┌──
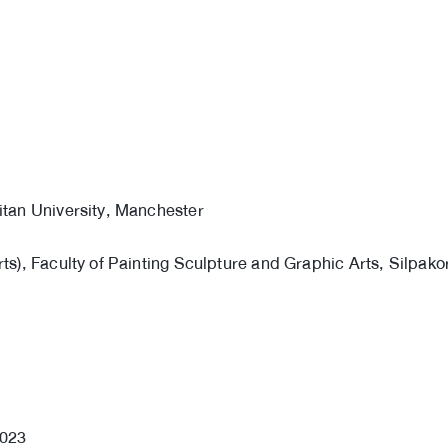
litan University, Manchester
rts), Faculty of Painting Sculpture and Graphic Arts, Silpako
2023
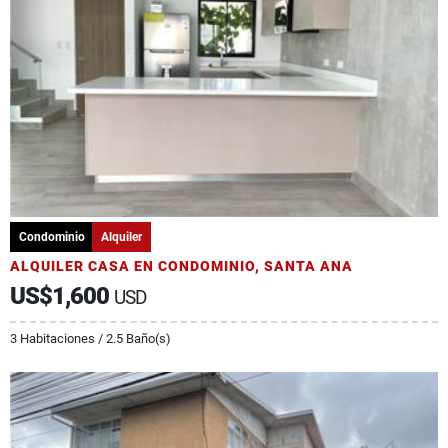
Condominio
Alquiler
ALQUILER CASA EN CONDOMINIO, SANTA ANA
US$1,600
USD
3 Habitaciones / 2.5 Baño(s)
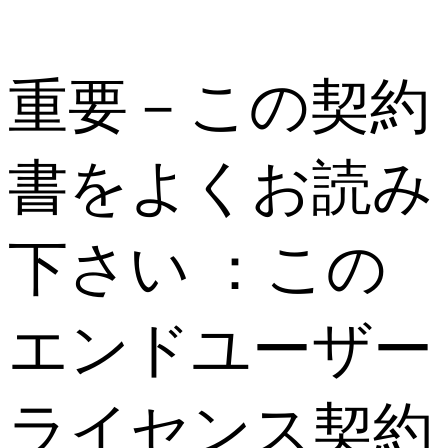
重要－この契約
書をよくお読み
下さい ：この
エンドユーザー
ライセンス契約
└──
┌──
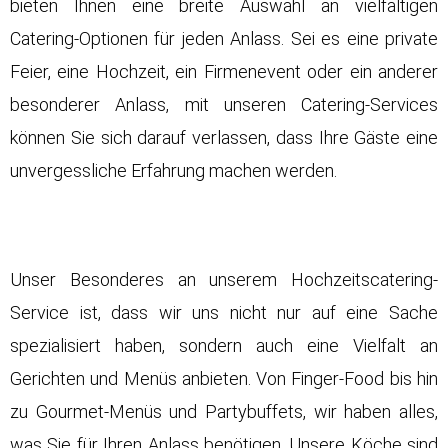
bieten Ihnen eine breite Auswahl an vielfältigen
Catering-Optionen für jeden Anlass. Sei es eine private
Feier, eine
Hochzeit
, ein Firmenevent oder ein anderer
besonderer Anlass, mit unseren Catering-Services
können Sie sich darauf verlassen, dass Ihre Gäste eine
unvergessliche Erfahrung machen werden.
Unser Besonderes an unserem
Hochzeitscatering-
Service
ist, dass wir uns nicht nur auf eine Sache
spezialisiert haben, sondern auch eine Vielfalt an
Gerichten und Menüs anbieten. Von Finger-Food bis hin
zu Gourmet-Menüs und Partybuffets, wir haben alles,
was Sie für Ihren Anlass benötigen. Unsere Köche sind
└──
Work task:
Pull out every line of the material above that contains the word "eine". Case counts.

Result of the exercise:
bieten Ihnen eine breite Auswahl an vielfältigen
Catering-Optionen für jeden Anlass. Sei es eine private
Feier, eine
können Sie sich darauf verlassen, dass Ihre Gäste eine
ist, dass wir uns nicht nur auf eine Sache
spezialisiert haben, sondern auch eine Vielfalt an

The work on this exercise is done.